18. The said Court after holding that a case for grant of Review was made out ought to have heard the parties on merits on Application at Exhibit 46 and then passed Order independently on it. That has not been done and the impugned order is common or consolidated Order on Exhibit 49 only. It is apparent that if this Order is presumed as in Order on Exhibit 46 the said Order cannot be questioned in Appeal before this Court. However, Exhibit 46 has been allowed while hearing Review Application itself and not after completion of hearing of Review Application and during rehearing of Exhibit 46. Hence, this common order needs to be accepted and tried as a order passed below Exhibit 49 only.

19. In view of this finding, it is not necessary for this Court to consider other contentions raised by the learned counsel for the Appellant whereby she wanted this Court to note the specific pleadings of the Landlord in the Plaint and evasive denial in the Written Statement, effort made by the Tenant during evidence before the trial Court and the objections raised thereto all with a view to point out the deliberate delaying tactics adopted by the tenant. The contention was that the Respondent tenant ought to have and could have moved necessary Application when the Suit was pending before the trial Court itself. That was deliberately not done and an adverse decree was permitted to be passed. That adverse Decree was questioned in an Appeal in 1997. In that Appeal after four years Application at Exhibit 38 under Order 41 Rule 27 of CPC was filed and matter was brought to this Court. In 2003, after failure therein, steps which needed to be taken before the trial Court were then resorted to and Application under Order 6 Rule 17 was filed. All these contentions and replies given by the Respondent-Tenant thereto need to be looked into by the Additional District Judge. Hence, all these aspects are kept open for consideration by that Court.

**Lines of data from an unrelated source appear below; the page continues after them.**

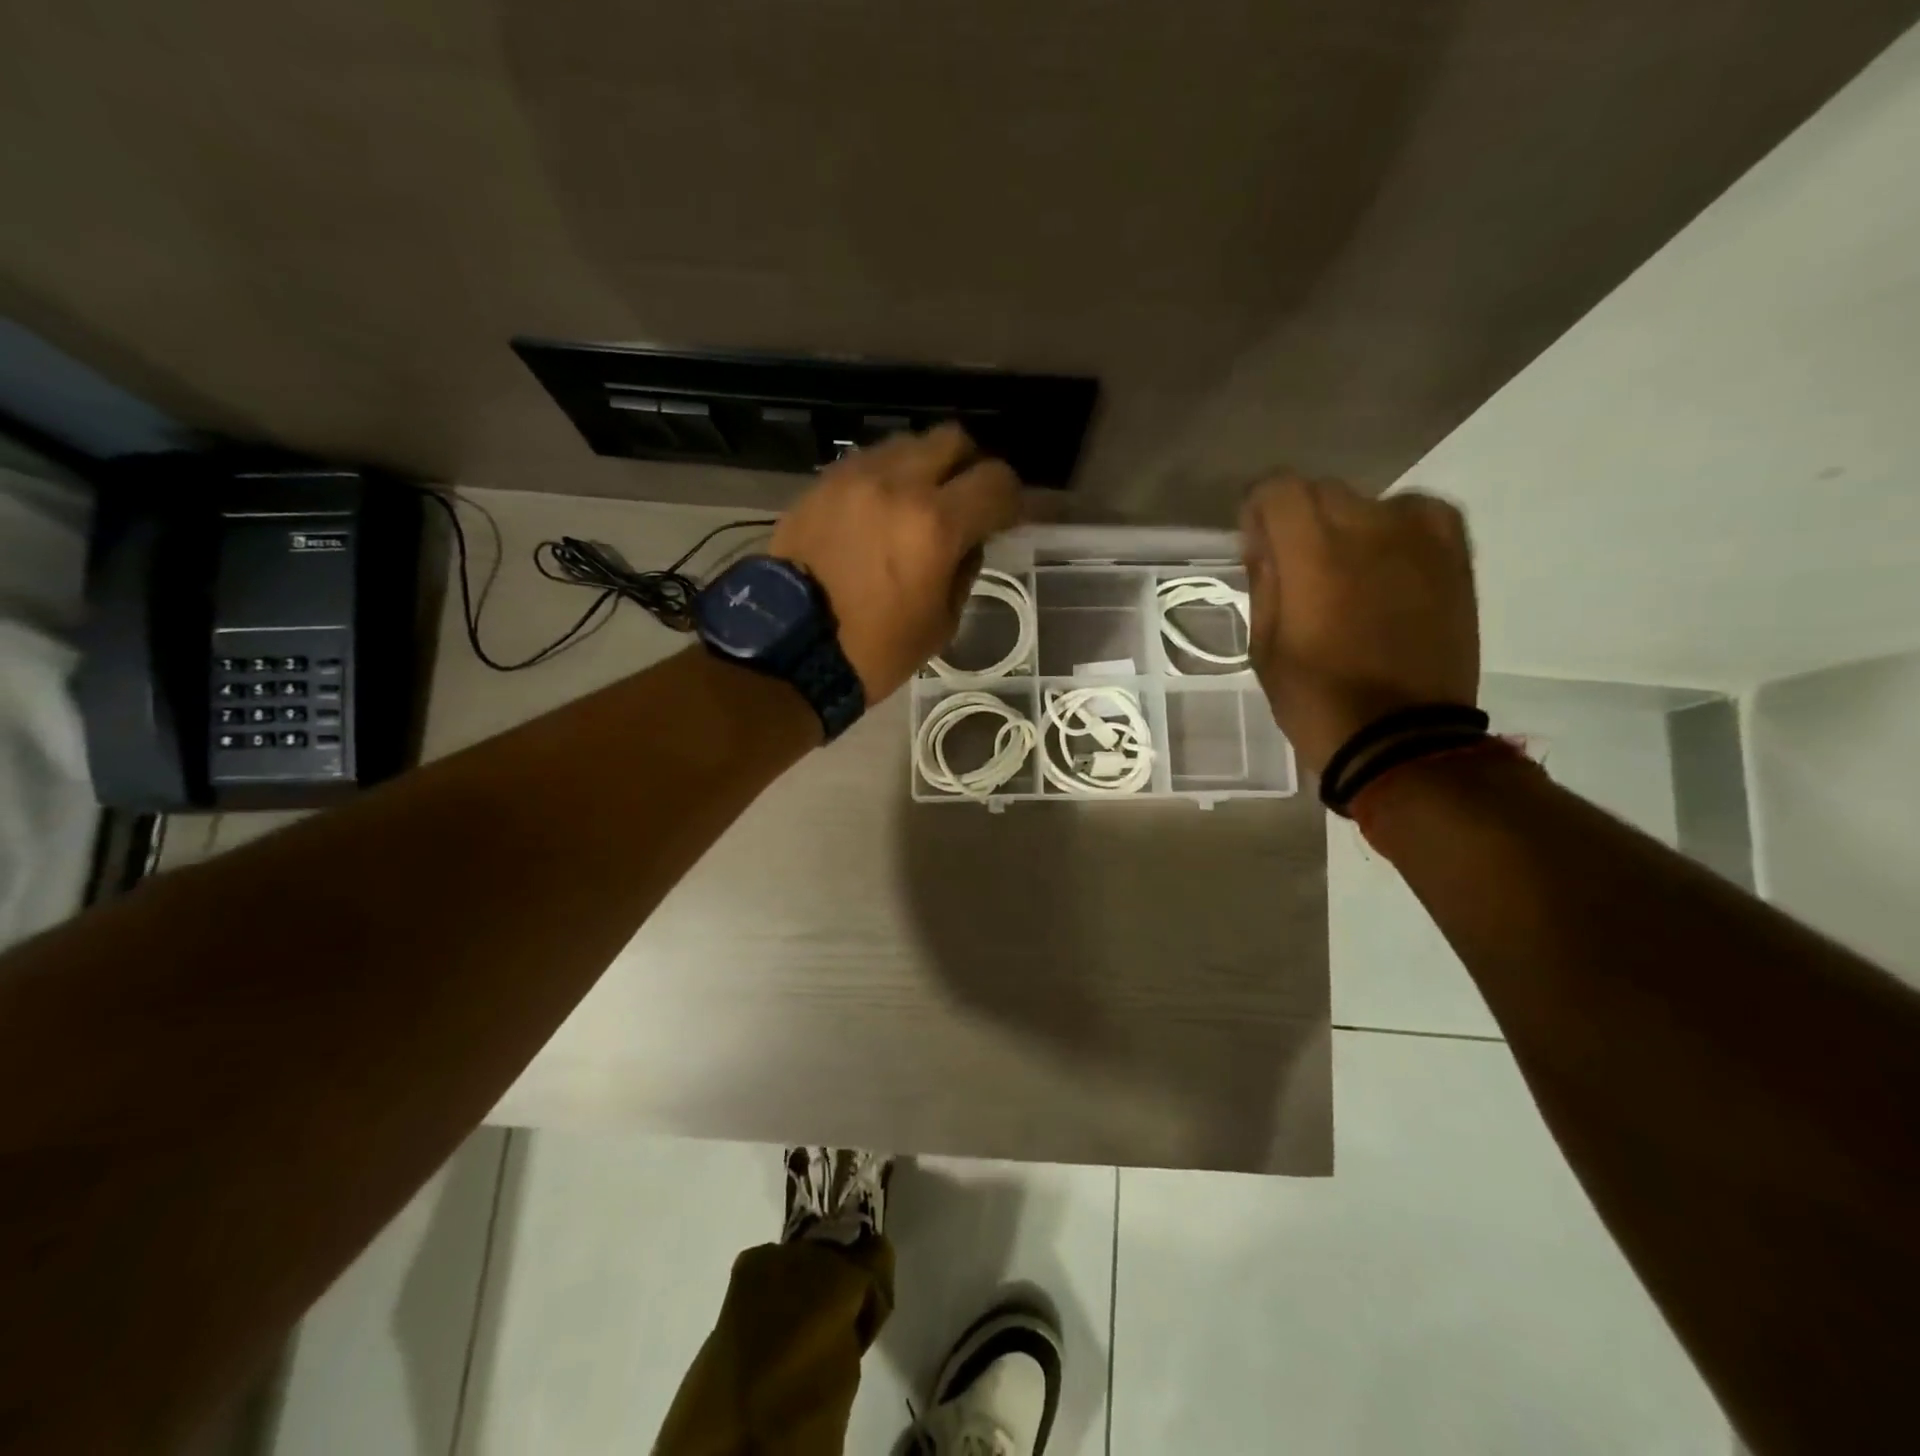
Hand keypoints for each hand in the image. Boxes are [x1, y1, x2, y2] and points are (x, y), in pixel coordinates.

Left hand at [772, 424, 1021, 701]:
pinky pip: (868, 462)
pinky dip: (886, 479)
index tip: (1007, 517)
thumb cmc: (874, 650)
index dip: (1012, 498)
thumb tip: (968, 540)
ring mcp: (854, 477)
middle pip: (953, 439)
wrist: (789, 650)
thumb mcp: (940, 623)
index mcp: (936, 525)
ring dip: (925, 467)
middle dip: (969, 466)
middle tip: (965, 500)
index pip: (996, 481)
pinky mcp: (822, 484)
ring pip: (907, 444)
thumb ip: (964, 569)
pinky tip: (879, 512)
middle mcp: (898, 485)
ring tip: (918, 505)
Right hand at [1240, 473, 1478, 774]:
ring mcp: (1420, 540)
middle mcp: (1369, 529)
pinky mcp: (1455, 558)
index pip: (1279, 490)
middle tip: (1293, 561)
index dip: (1257, 508)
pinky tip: (1388, 558)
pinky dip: (1397, 525)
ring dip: (1346, 524)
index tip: (1253, 540)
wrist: (1401, 738)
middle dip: (1298, 517)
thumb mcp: (1265, 647)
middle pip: (1322, 490)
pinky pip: (1422, 514)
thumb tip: (1266, 545)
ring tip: (1344, 566)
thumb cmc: (1316, 698)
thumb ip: (1265, 583)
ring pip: (1371, 501)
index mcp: (1314, 554)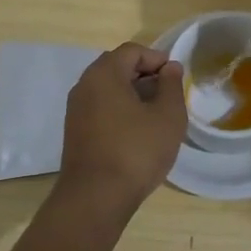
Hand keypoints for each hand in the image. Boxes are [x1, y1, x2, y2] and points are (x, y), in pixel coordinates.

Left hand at [55, 43, 186, 220]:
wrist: (95, 199)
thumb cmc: (136, 151)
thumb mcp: (168, 116)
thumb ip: (172, 85)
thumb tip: (170, 68)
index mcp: (104, 74)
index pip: (132, 51)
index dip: (157, 59)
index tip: (175, 78)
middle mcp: (84, 85)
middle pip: (117, 67)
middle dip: (144, 75)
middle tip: (167, 94)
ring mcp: (76, 110)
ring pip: (108, 89)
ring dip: (133, 94)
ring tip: (156, 114)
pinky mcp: (75, 132)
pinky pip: (100, 107)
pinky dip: (119, 110)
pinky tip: (137, 131)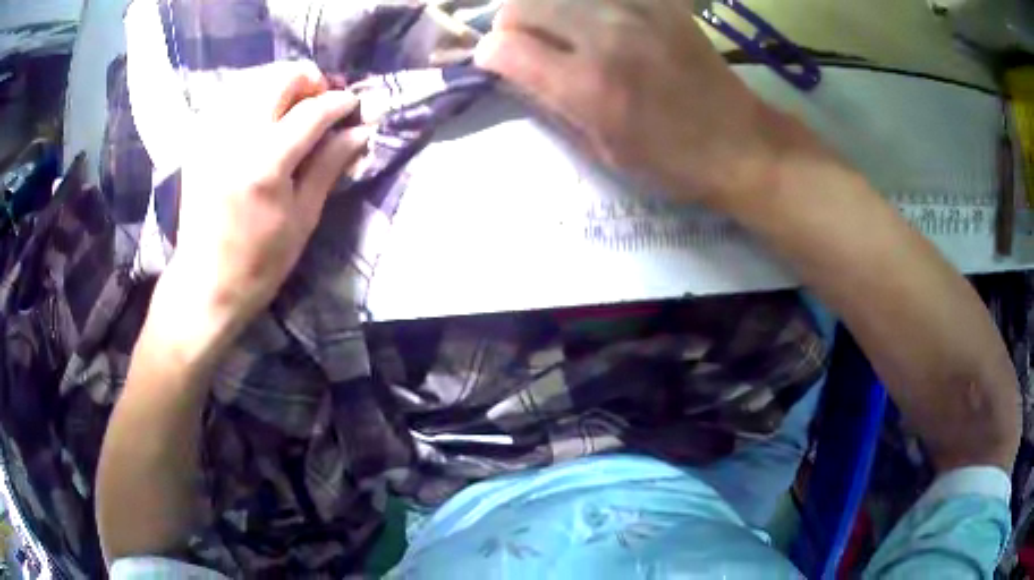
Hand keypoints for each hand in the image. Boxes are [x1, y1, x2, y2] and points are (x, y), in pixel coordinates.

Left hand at [161, 60, 368, 349]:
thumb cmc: (260, 263)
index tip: (354, 104)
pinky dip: (255, 98)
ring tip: (293, 110)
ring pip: (254, 80)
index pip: (312, 110)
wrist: (205, 284)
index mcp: (266, 163)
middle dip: (309, 81)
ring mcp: (212, 136)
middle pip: (279, 78)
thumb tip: (360, 130)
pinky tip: (263, 120)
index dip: (339, 102)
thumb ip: (329, 165)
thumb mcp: (303, 218)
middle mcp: (235, 138)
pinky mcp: (199, 141)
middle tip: (320, 102)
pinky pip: (232, 98)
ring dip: (281, 86)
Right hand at [474, 0, 815, 202]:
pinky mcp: (660, 2)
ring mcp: (636, 11)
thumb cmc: (671, 161)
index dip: (489, 56)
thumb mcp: (601, 149)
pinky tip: (598, 21)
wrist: (740, 143)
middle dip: (510, 25)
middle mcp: (606, 36)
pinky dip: (586, 5)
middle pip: (522, 4)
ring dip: (546, 9)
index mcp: (588, 85)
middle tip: (526, 44)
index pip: (504, 47)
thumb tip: (510, 71)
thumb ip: (549, 103)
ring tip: (560, 30)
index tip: (496, 65)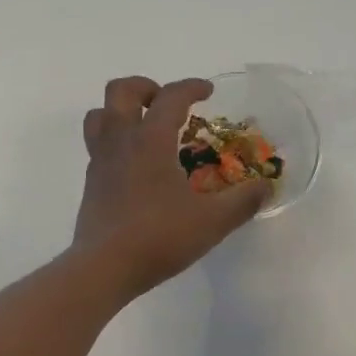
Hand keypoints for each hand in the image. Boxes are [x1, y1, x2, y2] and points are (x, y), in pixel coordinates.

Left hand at [73, 76, 270, 294]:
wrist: (102, 268)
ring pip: (99, 114)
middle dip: (145, 87)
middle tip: (166, 103)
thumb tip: (265, 187)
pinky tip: (135, 164)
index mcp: (150, 139)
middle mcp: (120, 140)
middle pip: (120, 90)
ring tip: (144, 125)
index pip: (170, 97)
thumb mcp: (211, 222)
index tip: (208, 91)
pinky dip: (116, 140)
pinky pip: (97, 143)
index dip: (191, 87)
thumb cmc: (158, 237)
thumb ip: (242, 202)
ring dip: (121, 109)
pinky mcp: (90, 181)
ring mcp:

20. This Court has already found that Exhibit 46 was rejected on 16.8.2003, only because of erroneous assumption that amended Order 6 Rule 17 C.P.C. was applicable. The grant of Review and allowing Application at Exhibit 49 therefore cannot be levelled as erroneous or perverse. However, the later Order particularly para of the said Order dated 16.8.2003 passed below Exhibit 49 is unsustainable as it falls outside or beyond the scope of Jurisdiction then available for consideration to the Additional District Judge. That part by which the said Court has proceeded to allow Application at Exhibit 46 is therefore quashed and set aside.

21. Application at Exhibit 46 is accordingly restored back to the file of Additional District Judge, Raigad. The said Court shall rehear that Application expeditiously and in any case within a period of one month and pass suitable Orders upon it within further period of two weeks after communication of this order.

22. Considering the fact that the Appellant before this Court is a Senior Citizen and the Suit filed by him is of the year 1995, the Court is directed to decide the Appeal thereafter on merits within a further period of two months. 23. A.O. is accordingly partly allowed and is disposed of. However, in the circumstances of the case, there shall be no order as to costs.